Ghana among top 800 global university ranking

3 South African campuses rank in the under 400, but Ghana, Uganda, Kenya, Nigeria Egypt and Morocco universities too get a nose into list


THE TIMES Higher Education World University Rankings 2015-16 have been released and this year 14 African universities made it onto the expanded list.

This year, the rankings were more comprehensive than ever.

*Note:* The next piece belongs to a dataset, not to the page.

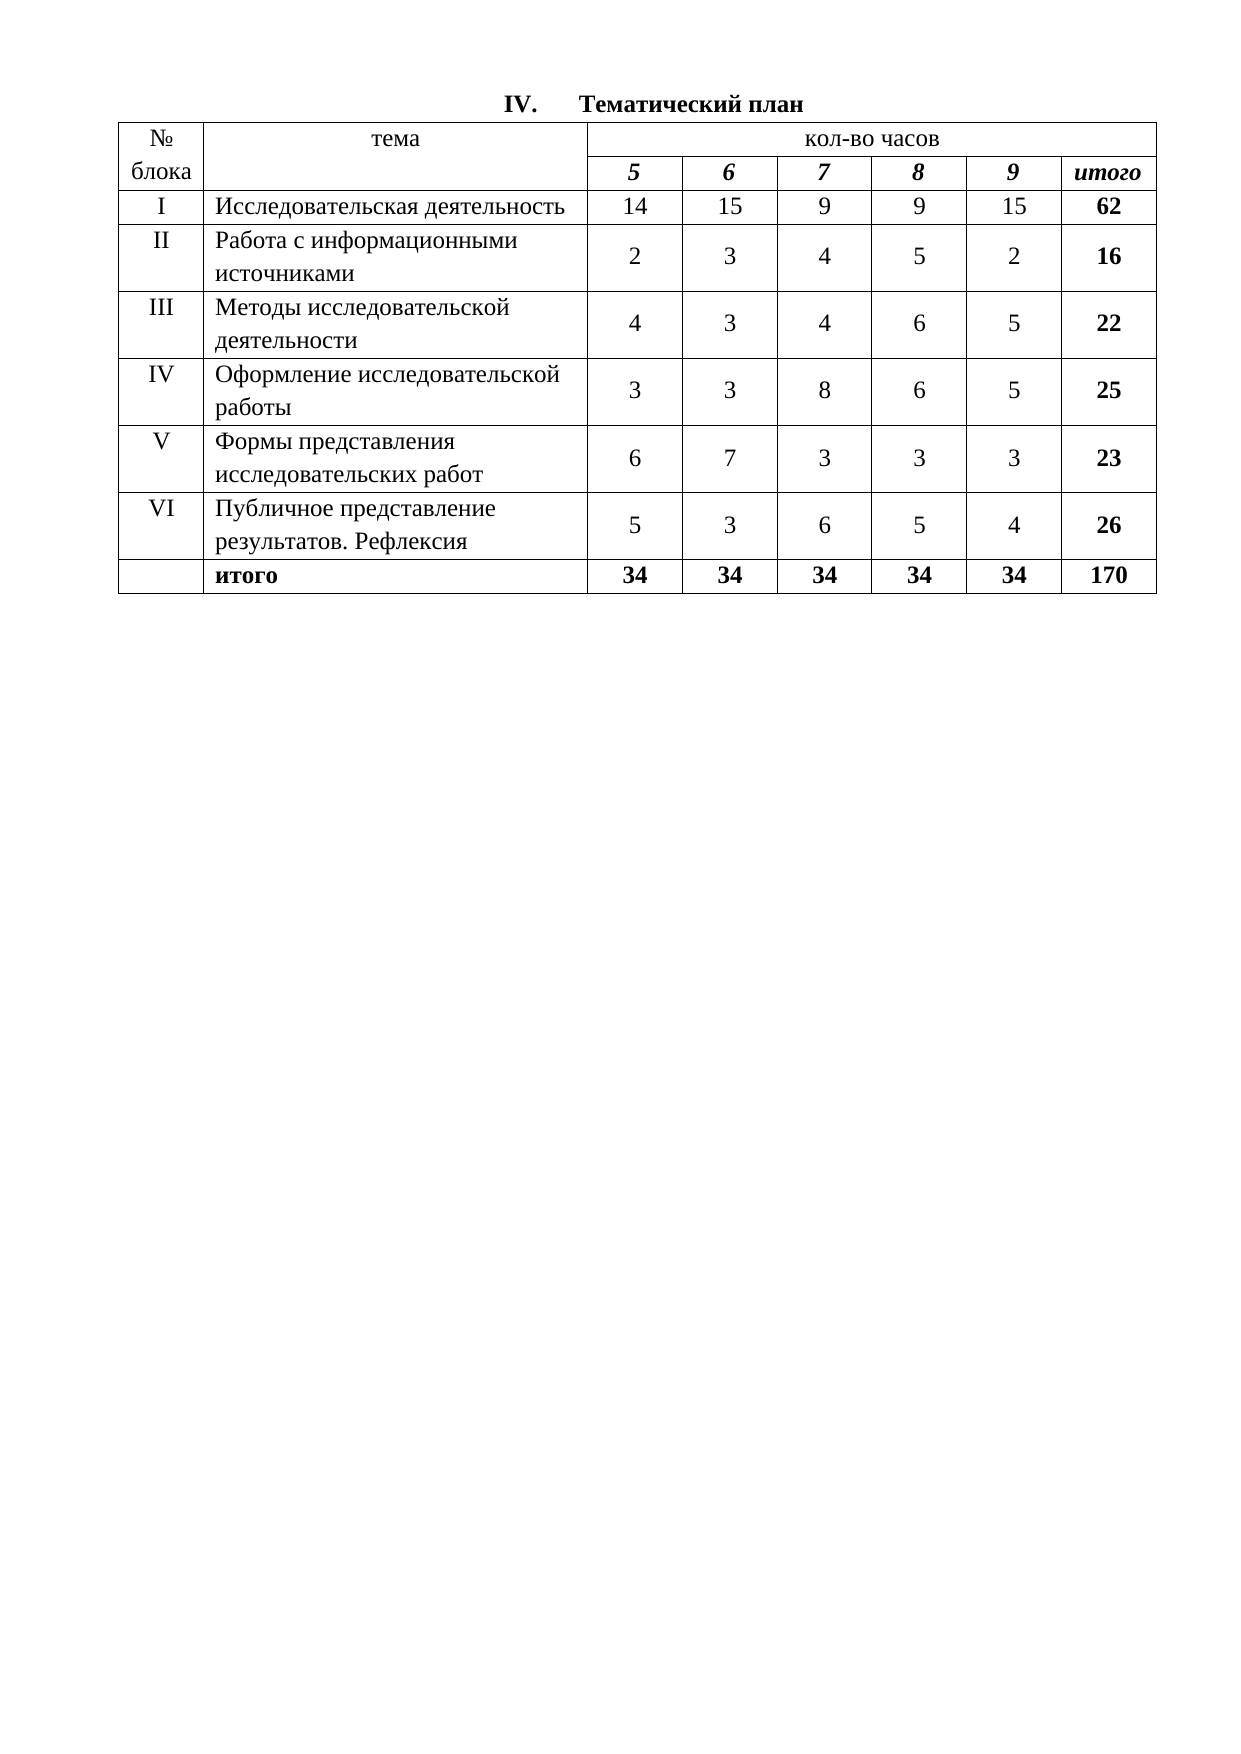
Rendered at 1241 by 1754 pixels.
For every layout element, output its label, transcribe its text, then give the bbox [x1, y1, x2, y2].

They covered 800 institutions from 70 different countries, compared with 41 countries that made last year’s top 400.

That’s double the 400 institutions included each year in the rankings since 2011, and four times bigger than the top 200 list they published between 2004 and 2010.

In total six universities from South Africa featured in the top 800, three of them making it into the top 400. Coming in tops for Africa as a whole was the University of Cape Town (120) followed by the University of the Witwatersrand (201 - 250), Stellenbosch University (301 - 350), University of KwaZulu Natal (401 - 500), University of Pretoria (501 - 600) and the University of South Africa.

Other sub-Saharan institutions include; The University of Ghana (601 - 800), University of Nairobi (601 - 800), University of Ibadan in Nigeria (601 - 800) and Uganda’s Makerere University (401 - 500).

North Africa had some representation too. There were three Egyptian institutions; Alexandria University (601 - 800), Cairo University (601 - 800) and the Suez Canal University (601 - 800). From Morocco there was the University of Marrakech Cadi Ayyad (601 - 800).

Phil Batty, the Editor of the Times Higher Education University rankings explained to Mail & Guardian Africa that the reason why some universities received a more generalised “grouped” rank is because “lower down the list the overall scores are more tightly packed, making differentiating between institutions less appropriate”.

The ranking’s methodology uses performance indicators that are grouped into five areas; teaching (the learning environment), research (volume, income and reputation), citations (research influence), international outlook (staff, students and research) and industry income (knowledge transfer).